Assignment: Could you restate every entry word for word, leaving the pictures out?
-- Supplied entries follows --
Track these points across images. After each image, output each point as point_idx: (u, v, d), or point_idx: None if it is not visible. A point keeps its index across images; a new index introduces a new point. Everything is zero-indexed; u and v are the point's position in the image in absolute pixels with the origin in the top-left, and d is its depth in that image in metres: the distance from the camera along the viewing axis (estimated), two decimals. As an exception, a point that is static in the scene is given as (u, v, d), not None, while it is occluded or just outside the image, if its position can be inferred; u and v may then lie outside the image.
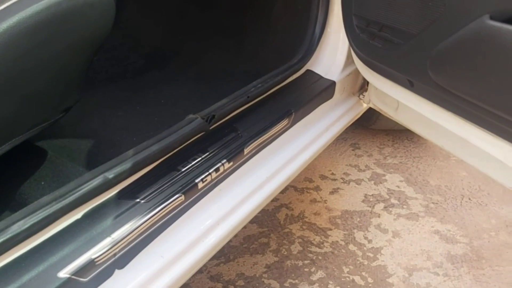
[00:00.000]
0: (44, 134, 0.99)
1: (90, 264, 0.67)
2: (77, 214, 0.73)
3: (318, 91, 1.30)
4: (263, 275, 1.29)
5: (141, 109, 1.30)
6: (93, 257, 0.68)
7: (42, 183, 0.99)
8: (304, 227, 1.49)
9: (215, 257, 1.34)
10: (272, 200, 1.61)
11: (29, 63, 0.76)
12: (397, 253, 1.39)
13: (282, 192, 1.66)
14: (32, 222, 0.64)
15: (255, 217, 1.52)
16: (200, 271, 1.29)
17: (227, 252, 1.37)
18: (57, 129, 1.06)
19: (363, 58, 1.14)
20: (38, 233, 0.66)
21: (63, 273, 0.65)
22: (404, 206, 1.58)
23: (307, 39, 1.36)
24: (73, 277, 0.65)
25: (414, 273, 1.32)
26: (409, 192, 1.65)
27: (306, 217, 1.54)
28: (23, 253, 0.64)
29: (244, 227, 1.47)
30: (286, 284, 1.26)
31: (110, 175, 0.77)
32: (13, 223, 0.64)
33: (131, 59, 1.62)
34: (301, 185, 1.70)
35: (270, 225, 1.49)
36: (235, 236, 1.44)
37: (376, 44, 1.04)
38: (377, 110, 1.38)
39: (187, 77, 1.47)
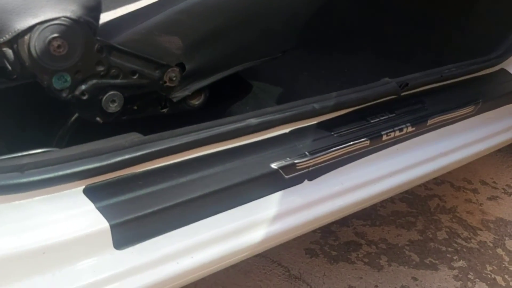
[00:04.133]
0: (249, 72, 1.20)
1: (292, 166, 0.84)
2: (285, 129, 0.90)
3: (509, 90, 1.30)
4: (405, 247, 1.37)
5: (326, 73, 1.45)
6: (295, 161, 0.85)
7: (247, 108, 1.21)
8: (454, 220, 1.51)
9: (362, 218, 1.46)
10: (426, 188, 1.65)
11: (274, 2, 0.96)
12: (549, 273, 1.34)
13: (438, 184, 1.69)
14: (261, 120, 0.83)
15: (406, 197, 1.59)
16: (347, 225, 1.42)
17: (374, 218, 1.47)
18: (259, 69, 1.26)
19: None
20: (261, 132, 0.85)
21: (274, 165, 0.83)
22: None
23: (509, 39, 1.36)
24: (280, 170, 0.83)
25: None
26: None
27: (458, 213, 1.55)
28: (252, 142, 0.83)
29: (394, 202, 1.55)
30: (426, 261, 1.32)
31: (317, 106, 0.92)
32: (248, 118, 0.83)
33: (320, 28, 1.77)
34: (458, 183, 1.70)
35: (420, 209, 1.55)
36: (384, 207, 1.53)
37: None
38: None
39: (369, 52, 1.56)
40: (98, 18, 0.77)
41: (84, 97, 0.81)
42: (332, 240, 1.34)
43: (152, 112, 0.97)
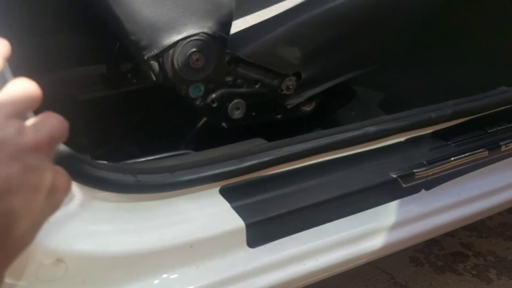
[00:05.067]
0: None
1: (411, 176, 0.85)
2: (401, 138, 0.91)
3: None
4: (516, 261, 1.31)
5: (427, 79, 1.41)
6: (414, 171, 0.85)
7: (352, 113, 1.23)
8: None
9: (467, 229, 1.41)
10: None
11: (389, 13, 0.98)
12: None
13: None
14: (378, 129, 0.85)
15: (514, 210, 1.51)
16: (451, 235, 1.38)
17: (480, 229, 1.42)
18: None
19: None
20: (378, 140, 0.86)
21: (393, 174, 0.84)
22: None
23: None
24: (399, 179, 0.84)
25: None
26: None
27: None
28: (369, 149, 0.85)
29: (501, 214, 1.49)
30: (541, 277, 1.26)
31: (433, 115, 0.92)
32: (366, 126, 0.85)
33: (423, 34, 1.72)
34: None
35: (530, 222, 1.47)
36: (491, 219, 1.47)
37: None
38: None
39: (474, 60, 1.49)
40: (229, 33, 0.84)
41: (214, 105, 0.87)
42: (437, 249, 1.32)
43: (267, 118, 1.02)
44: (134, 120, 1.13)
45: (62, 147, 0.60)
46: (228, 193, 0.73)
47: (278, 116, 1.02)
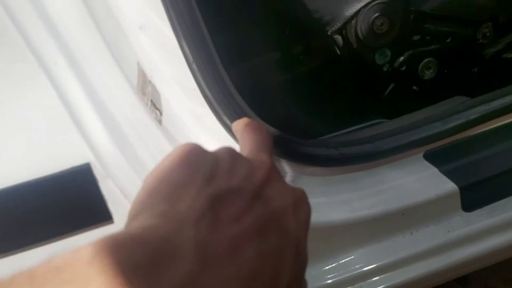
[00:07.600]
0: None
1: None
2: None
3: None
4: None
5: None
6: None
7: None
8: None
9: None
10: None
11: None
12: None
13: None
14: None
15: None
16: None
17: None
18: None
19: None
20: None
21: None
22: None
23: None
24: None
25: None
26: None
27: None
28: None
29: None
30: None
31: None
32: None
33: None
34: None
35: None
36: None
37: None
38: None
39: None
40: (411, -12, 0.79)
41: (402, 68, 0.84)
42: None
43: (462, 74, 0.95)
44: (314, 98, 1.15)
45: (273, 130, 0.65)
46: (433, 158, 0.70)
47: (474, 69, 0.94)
-- Supplied entries concluded --
Problem solution:
Track these points across images. After each image, output each point as point_idx: (u, v, d), or point_idx: None if it is not visible. A point keeps its index across images; a new index introduces a new point. Everything is zero-indexed; u and v are the point's position in the image in absolute pixels with the origin in the top-left, and d is its depth in that image in metres: the distance from the camera along the viewing axis (estimated), two decimals. As an exception, a point that is static in the scene is given as (u, v, d), not None, while it is occluded or just outside the image, if its position can be inferred; u and v may then lie outside the image.
[00:00.000]
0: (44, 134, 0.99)
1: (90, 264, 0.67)
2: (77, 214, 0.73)
3: (318, 91, 1.30)
4: (263, 275, 1.29)
5: (141, 109, 1.30)
6: (93, 257, 0.68)
7: (42, 183, 0.99)
8: (304, 227, 1.49)
9: (215, 257, 1.34)
10: (272, 200, 1.61)
11: (29, 63, 0.76)
12: (397, 253, 1.39)
13: (282, 192, 1.66)
14: (32, 222, 0.64)
15: (255, 217, 1.52)
16: (200, 271, 1.29)
17: (227, 252, 1.37)
18: (57, 129, 1.06)
19: (363, 58, 1.14)
20: (38, 233, 0.66)
21: (63, 273, 0.65)
22: (404, 206, 1.58)
23: (307, 39, 1.36)
24: (73, 277, 0.65)
25: (414, 273, 1.32)
26: (409, 192, 1.65)
27: (306, 217, 1.54)
28: (23, 253, 0.64)
29: (244, 227, 1.47)
30: (286, 284, 1.26)
31: (110, 175, 0.77)
32: (13, 223, 0.64)
33: (131, 59, 1.62)
34: (301, 185, 1.70)
35: (270, 225, 1.49)
36: (235, 236, 1.44)
37: (376, 44, 1.04)
38: (377, 110, 1.38)
39: (187, 77, 1.47)
[00:04.133]
0: (249, 72, 1.20)
1: (292, 166, 0.84)
2: (285, 129, 0.90)
3: (509, 90, 1.30)
4: (405, 247, 1.37)
5: (326, 73, 1.45)
6: (295, 161, 0.85)
7: (247, 108, 1.21)
8: (454, 220, 1.51)
9: (362, 218, 1.46)
10: (426, 188, 1.65)
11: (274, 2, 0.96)
12: (549, 273, 1.34)
13: (438, 184, 1.69)
14: (261, 120, 0.83)
15: (406, 197, 1.59)
16: (347, 225, 1.42)
17: (374, 218, 1.47)
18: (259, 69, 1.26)
19: None
20: (261, 132, 0.85)
21: (274, 165, 0.83)
22: None
23: (509, 39, 1.36)
24: (280, 170, 0.83)
25: None
26: None
27: (458, 213, 1.55)
28: (252, 142, 0.83)
29: (394, 202, 1.55)
30: (426, 261, 1.32)
31: (317, 106, 0.92)
32: (248, 118, 0.83)
33: (320, 28, 1.77)
34: (458, 183, 1.70)
35: (420, 209, 1.55)
36: (384, 207, 1.53)
37: None
38: None
39: (369, 52, 1.56)
40: (98, 18, 0.77)
41: (84, 97, 0.81)
42: (332, 240, 1.34)
43: (152, 112, 0.97)
[00:05.067]
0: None
1: (411, 176, 0.85)
2: (401, 138, 0.91)
3: None
4: (516, 261, 1.31)
5: (427, 79, 1.41)
6: (414, 171, 0.85)
7: (352, 113, 1.23)
8: None
9: (467, 229, 1.41)
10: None
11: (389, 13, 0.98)
12: None
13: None
14: (378, 129, 0.85)
15: (514, 210, 1.51)
16: (451, 235, 1.38)
17: (480, 229, 1.42)
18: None
19: None
20: (378, 140, 0.86)
21: (393, 174, 0.84)
22: None
23: None
24: (399, 179, 0.84)
25: None
26: None
27: None
28: (369, 149, 0.85)
29: (501, 214, 1.49)
30: (541, 277, 1.26)
31: (433, 115, 0.92)
32: (366, 126, 0.85)
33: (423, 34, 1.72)
34: None
35: (530, 222, 1.47)
36: (491, 219, 1.47)
37: None
38: None
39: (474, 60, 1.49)
40: (229, 33, 0.84)
41: (214, 105, 0.87)
42: (437, 249, 1.32)
43: (267, 118, 1.02)
44: (134, 120, 1.13)
45: (62, 147, 0.60)
46: (228, 193, 0.73)
47: (278, 116, 1.02)
[00:07.600]
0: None
1: None
2: None
3: None
4: None
5: None
6: None
7: None
8: None
9: None
10: None
11: None
12: None
13: None
14: None
15: None
16: None
17: None
18: None
19: None
20: None
21: None
22: None
23: None
24: None
25: None
26: None
27: None
28: None
29: None
30: None
31: None
32: None
33: None
34: None
35: None
36: None
37: None
38: None
39: None
40: (411, -12, 0.79)
41: (402, 68, 0.84)
42: None
43: (462, 74, 0.95)
44: (314, 98, 1.15)
45: (273, 130, 0.65)
46: (433, 158, 0.70)
47: (474, 69, 0.94)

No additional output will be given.